Source data:
________________________________________
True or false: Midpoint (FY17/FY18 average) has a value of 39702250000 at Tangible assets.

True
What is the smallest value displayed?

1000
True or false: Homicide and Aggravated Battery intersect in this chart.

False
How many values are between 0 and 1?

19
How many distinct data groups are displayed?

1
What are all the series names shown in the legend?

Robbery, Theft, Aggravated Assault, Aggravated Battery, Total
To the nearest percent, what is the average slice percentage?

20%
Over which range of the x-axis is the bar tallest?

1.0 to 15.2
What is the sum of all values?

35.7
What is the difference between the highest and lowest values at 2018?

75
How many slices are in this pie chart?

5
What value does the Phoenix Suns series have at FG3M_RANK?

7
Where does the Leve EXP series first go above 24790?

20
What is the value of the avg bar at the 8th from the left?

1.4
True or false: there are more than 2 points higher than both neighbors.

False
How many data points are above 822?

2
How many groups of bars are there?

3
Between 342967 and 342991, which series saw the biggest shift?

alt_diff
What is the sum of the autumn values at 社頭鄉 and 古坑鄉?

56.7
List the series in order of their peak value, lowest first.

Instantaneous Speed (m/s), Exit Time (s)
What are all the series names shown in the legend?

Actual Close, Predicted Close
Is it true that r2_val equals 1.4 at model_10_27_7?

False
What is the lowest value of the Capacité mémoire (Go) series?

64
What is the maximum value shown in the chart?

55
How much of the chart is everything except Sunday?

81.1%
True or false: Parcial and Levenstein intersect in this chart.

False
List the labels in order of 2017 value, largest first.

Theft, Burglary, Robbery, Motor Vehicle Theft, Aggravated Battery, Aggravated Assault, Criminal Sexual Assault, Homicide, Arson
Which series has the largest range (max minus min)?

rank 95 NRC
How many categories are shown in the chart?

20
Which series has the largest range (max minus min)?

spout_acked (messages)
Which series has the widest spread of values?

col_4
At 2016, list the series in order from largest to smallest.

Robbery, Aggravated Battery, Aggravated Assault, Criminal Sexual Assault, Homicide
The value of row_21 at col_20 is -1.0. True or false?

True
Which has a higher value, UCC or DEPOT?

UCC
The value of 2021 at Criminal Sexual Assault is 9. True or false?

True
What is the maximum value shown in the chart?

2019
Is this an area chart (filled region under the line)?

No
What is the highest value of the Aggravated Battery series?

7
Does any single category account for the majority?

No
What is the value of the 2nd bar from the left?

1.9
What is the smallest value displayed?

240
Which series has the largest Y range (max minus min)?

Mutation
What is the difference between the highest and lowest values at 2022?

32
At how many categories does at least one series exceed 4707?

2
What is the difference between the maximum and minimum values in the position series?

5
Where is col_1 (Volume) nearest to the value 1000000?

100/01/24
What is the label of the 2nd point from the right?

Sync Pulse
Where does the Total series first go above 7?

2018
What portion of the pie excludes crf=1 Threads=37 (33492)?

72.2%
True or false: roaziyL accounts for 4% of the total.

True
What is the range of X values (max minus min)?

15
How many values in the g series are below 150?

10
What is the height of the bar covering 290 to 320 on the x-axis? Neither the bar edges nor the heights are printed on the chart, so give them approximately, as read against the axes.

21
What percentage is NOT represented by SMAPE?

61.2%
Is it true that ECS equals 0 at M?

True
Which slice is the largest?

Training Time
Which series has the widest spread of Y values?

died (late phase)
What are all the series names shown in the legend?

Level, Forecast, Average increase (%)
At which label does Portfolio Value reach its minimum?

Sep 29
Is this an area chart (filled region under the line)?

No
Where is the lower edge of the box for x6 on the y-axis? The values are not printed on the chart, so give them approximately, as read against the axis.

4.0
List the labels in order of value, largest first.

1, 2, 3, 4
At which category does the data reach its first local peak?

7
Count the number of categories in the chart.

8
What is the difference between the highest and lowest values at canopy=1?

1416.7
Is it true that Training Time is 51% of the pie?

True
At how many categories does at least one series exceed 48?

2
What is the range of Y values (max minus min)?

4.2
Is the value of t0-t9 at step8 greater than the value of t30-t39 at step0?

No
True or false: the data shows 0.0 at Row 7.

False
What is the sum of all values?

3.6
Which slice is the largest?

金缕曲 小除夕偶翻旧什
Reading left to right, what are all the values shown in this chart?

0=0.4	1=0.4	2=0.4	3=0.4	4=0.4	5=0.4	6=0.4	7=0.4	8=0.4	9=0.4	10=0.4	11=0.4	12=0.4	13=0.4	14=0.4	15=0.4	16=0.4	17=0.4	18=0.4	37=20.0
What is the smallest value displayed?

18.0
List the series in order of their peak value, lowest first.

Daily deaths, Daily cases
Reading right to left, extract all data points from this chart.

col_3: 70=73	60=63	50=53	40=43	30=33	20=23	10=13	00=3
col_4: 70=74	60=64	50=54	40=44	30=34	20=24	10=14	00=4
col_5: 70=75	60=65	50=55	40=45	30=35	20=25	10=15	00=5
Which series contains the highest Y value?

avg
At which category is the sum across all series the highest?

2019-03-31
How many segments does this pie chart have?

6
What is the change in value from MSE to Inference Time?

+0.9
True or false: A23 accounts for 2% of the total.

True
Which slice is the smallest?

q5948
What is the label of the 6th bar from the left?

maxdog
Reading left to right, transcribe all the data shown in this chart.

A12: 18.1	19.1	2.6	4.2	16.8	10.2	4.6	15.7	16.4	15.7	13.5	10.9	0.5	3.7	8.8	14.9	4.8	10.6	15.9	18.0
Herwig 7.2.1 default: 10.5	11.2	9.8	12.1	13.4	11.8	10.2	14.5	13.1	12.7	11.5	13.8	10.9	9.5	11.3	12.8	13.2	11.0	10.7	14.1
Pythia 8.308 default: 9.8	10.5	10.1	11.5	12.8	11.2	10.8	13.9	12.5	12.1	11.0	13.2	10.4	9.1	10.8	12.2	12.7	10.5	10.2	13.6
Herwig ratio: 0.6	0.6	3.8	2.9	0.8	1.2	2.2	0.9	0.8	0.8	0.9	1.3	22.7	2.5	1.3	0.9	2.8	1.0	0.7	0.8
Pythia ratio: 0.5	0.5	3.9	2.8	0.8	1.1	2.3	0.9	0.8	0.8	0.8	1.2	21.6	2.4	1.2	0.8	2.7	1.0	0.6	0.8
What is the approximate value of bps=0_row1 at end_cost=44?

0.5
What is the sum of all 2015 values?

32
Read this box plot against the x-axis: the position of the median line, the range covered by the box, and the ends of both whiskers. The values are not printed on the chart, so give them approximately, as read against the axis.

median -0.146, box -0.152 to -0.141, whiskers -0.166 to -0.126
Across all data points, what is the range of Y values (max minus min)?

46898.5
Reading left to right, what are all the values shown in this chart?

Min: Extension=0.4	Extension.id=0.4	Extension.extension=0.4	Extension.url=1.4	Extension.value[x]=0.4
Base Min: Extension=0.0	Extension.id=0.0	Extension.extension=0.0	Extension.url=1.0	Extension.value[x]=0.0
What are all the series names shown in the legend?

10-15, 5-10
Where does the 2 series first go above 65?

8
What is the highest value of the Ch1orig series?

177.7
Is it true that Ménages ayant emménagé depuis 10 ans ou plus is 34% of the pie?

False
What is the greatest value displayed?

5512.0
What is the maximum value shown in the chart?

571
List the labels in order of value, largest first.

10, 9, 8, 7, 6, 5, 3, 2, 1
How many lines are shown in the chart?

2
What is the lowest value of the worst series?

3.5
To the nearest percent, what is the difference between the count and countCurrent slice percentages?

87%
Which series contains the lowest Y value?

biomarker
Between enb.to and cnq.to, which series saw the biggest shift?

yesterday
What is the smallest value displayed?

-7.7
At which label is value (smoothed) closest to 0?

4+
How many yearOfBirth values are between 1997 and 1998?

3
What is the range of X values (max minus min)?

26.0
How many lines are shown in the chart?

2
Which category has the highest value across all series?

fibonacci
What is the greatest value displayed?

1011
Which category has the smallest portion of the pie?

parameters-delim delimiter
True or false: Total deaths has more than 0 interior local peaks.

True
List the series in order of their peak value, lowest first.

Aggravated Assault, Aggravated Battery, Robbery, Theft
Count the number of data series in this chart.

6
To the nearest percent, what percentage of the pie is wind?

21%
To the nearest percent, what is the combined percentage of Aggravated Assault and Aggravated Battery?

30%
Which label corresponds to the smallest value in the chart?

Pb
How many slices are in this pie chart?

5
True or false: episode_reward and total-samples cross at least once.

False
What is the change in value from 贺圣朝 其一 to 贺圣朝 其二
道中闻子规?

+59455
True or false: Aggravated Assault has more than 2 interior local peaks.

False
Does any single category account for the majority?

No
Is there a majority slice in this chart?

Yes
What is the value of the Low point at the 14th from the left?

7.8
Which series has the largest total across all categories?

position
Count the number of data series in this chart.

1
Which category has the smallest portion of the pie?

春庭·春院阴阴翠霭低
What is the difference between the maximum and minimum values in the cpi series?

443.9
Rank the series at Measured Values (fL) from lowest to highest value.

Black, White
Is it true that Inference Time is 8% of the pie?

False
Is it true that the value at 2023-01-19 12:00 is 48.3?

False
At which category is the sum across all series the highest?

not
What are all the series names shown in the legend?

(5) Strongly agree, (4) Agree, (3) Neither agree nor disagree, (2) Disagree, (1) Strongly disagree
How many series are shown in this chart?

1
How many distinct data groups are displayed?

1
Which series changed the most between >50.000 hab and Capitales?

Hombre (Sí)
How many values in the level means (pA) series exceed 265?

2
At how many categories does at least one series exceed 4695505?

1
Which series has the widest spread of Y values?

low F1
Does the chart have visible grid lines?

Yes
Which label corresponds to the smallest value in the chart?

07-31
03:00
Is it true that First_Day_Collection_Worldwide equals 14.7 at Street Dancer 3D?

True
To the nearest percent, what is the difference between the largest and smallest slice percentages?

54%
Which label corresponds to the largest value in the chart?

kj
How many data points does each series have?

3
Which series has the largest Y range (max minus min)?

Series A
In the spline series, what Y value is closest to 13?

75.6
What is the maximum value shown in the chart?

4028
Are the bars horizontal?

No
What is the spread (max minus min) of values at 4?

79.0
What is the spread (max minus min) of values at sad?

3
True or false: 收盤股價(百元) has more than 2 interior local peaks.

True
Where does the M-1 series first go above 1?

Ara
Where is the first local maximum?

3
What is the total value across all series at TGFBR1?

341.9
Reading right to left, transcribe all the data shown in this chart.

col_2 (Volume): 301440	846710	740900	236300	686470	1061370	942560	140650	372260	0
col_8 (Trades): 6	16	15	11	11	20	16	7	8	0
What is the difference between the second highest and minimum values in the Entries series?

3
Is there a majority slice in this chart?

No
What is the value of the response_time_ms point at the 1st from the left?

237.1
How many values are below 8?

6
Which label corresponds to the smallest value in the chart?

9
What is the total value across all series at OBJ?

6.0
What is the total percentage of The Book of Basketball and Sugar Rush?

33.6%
________________________________________
▶ [TASK]:
Which lines of the source data contain the string "deaths"? List every such line, treating uppercase and lowercase letters as different.

▶ [EXERCISE SOLUTION]:
Daily deaths, Daily cases
True or false: Total deaths has more than 0 interior local peaks.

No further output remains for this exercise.